* Work instructions *
Below are the records; copy exactly the stretch from the line containing "TABLE 2 | Sequence" through the line containing "In Figure 9, the", both ends included, and nothing else.

* Records supplied *

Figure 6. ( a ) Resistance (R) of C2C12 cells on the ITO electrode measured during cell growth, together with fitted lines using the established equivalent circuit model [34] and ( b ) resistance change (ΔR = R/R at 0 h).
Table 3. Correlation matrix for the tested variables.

...

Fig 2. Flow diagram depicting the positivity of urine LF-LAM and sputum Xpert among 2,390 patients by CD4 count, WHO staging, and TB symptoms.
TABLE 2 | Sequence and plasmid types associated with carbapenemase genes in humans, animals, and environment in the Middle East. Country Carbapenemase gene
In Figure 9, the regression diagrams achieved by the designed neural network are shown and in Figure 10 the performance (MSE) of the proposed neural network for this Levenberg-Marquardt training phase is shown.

* Answer section *
TABLE 2 | Sequence and plasmid types associated with carbapenemase genes in humans, animals, and environment in the Middle East. Country Carbapenemase gene
In Figure 9, the regression diagrams achieved by the designed neural network are shown and in Figure 10 the performance (MSE) of the proposed neural network for this Levenberg-Marquardt training phase is shown.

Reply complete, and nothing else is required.